(Beginning of Available data)

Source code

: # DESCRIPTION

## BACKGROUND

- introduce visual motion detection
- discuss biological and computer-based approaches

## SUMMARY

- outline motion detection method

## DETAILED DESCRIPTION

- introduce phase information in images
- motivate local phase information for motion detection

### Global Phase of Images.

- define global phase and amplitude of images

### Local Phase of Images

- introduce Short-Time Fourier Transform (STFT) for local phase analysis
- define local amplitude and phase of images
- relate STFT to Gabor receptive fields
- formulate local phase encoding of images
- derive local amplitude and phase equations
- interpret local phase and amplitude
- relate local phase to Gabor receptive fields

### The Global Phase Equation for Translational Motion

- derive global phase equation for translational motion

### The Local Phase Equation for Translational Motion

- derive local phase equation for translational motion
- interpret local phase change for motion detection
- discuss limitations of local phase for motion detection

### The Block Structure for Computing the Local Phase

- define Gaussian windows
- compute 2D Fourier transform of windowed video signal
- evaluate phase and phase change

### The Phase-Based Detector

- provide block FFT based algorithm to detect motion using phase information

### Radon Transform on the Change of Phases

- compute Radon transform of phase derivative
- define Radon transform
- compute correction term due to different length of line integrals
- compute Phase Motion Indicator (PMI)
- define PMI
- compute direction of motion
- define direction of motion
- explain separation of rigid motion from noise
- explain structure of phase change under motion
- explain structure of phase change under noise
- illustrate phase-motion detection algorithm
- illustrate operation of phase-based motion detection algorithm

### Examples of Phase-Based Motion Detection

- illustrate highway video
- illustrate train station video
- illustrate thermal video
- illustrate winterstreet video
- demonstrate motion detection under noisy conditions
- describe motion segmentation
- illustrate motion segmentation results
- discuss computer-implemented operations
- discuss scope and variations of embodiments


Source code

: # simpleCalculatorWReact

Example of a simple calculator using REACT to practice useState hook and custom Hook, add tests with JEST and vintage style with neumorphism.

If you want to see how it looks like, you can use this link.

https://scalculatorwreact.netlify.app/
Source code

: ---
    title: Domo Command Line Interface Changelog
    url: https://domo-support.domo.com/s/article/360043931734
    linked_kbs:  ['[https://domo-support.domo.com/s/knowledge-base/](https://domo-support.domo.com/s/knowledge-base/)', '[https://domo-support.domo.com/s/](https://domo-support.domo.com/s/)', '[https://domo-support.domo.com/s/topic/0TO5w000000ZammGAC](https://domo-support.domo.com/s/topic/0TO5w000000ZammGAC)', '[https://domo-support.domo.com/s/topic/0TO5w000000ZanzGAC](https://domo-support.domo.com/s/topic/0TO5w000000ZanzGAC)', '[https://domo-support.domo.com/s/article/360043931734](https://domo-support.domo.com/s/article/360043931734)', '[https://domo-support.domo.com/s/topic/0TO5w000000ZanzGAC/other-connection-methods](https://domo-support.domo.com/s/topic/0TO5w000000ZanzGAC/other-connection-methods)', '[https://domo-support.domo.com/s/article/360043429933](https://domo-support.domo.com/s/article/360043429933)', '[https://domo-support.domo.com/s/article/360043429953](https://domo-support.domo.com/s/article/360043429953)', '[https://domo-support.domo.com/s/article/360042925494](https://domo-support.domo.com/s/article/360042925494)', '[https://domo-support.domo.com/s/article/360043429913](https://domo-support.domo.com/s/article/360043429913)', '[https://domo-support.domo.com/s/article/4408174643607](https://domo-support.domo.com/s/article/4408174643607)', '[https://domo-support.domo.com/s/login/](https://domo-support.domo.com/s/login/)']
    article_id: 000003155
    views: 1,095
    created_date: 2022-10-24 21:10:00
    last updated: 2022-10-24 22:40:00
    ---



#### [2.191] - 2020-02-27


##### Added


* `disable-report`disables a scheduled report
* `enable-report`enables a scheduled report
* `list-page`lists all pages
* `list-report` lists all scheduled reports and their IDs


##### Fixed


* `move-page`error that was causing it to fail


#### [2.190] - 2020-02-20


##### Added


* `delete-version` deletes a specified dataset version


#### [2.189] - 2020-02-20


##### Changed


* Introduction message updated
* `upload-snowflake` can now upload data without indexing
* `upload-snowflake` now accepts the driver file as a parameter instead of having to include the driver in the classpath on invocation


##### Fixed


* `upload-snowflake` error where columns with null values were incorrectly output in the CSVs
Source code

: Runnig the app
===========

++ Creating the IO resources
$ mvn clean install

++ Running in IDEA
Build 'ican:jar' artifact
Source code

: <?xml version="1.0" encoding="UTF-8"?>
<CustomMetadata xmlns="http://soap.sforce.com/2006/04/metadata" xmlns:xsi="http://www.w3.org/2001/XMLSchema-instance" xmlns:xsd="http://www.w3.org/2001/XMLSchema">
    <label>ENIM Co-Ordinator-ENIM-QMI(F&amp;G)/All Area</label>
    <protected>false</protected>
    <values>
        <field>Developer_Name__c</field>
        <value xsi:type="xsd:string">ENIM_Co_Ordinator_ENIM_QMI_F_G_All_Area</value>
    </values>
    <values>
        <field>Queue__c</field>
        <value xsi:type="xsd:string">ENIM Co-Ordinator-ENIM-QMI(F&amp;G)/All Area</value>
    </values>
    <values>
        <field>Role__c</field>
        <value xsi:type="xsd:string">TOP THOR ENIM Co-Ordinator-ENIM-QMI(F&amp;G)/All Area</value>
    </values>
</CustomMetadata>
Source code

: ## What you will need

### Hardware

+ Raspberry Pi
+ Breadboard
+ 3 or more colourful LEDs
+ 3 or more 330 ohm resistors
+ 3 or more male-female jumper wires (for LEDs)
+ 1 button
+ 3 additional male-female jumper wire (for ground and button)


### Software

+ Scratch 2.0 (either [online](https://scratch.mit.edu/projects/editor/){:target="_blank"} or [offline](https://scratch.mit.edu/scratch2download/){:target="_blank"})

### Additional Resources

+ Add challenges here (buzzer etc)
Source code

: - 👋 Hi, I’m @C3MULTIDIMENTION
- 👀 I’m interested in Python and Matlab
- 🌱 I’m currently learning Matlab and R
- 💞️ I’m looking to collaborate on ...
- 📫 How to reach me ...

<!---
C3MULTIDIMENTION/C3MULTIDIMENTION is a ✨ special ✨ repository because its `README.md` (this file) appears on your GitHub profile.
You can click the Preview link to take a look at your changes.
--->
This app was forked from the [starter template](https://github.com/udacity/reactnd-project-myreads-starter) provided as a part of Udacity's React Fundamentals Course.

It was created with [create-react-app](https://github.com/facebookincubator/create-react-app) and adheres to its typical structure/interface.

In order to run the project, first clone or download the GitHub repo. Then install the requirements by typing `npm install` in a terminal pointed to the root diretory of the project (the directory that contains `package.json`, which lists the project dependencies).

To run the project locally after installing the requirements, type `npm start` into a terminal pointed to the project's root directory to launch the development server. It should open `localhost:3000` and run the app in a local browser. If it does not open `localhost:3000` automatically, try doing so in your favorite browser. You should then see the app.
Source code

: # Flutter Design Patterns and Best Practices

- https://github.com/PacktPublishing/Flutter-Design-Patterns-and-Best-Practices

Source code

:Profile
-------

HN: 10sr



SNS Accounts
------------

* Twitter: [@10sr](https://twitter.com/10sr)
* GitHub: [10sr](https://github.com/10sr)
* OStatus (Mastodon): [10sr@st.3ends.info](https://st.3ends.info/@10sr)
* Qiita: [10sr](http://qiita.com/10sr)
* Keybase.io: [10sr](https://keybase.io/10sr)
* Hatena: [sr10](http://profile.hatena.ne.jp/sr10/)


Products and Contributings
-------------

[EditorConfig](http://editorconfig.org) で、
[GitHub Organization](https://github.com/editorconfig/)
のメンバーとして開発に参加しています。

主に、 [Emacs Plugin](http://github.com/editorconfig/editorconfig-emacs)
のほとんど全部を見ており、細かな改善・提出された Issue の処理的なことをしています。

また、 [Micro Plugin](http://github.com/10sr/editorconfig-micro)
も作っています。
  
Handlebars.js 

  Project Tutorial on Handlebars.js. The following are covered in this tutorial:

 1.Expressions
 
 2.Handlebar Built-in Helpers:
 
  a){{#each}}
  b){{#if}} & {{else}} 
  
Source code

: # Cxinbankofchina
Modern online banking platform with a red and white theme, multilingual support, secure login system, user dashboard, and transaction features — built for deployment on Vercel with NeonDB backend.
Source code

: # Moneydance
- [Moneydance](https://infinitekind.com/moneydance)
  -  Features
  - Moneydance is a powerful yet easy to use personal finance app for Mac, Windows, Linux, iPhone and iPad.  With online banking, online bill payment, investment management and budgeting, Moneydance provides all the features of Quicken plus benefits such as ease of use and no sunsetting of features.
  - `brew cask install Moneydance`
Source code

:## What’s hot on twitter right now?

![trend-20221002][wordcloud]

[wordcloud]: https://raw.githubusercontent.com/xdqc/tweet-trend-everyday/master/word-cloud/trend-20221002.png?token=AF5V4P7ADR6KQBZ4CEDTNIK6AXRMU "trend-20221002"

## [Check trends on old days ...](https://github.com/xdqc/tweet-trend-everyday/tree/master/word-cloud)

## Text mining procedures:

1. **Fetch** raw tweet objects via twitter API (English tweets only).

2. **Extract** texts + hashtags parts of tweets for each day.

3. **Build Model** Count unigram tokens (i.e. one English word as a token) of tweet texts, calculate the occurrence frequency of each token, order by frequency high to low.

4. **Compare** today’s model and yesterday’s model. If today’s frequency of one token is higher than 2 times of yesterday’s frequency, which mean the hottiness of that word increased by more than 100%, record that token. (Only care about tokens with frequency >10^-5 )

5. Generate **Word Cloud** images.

(End of Available data)

Exercise - Give everything in the material from the line containing "Example of a" down to the line containing "##### Changed" as a numbered list, skipping blank lines. Both of those lines are included.

Written response -
1. Example of a simple calculator using REACT to practice useState hook and custom Hook, add tests with JEST and vintage style with neumorphism.
2. If you want to see how it looks like, you can use this link.
3. https://scalculatorwreact.netlify.app/
4. Source code
5. : ---
6.     title: Domo Command Line Interface Changelog
7.     url: https://domo-support.domo.com/s/article/360043931734
8.     linked_kbs:  ['[https://domo-support.domo.com/s/knowledge-base/](https://domo-support.domo.com/s/knowledge-base/)', '[https://domo-support.domo.com/s/](https://domo-support.domo.com/s/)', '[https://domo-support.domo.com/s/topic/0TO5w000000ZammGAC](https://domo-support.domo.com/s/topic/0TO5w000000ZammGAC)', '[https://domo-support.domo.com/s/topic/0TO5w000000ZanzGAC](https://domo-support.domo.com/s/topic/0TO5w000000ZanzGAC)', '[https://domo-support.domo.com/s/article/360043931734](https://domo-support.domo.com/s/article/360043931734)', '[https://domo-support.domo.com/s/topic/0TO5w000000ZanzGAC/other-connection-methods](https://domo-support.domo.com/s/topic/0TO5w000000ZanzGAC/other-connection-methods)', '[https://domo-support.domo.com/s/article/360043429933](https://domo-support.domo.com/s/article/360043429933)', '[https://domo-support.domo.com/s/article/360043429953](https://domo-support.domo.com/s/article/360043429953)', '[https://domo-support.domo.com/s/article/360042925494](https://domo-support.domo.com/s/article/360042925494)', '[https://domo-support.domo.com/s/article/360043429913](https://domo-support.domo.com/s/article/360043429913)', '[https://domo-support.domo.com/s/article/4408174643607](https://domo-support.domo.com/s/article/4408174643607)', '[https://domo-support.domo.com/s/login/](https://domo-support.domo.com/s/login/)']
9.     article_id: 000003155
10.     views: 1,095
11.     created_date: 2022-10-24 21:10:00
12.     last updated: 2022-10-24 22:40:00
13.     ---
14. #### [2.191] - 2020-02-27
15. ##### Added
16. * `disable-report`disables a scheduled report
17. * `enable-report`enables a scheduled report
18. * `list-page`lists all pages
19. * `list-report` lists all scheduled reports and their IDs
20. ##### Fixed
21. * `move-page`error that was causing it to fail
22. #### [2.190] - 2020-02-20
23. ##### Added
24. * `delete-version` deletes a specified dataset version
25. #### [2.189] - 2020-02-20
26. ##### Changed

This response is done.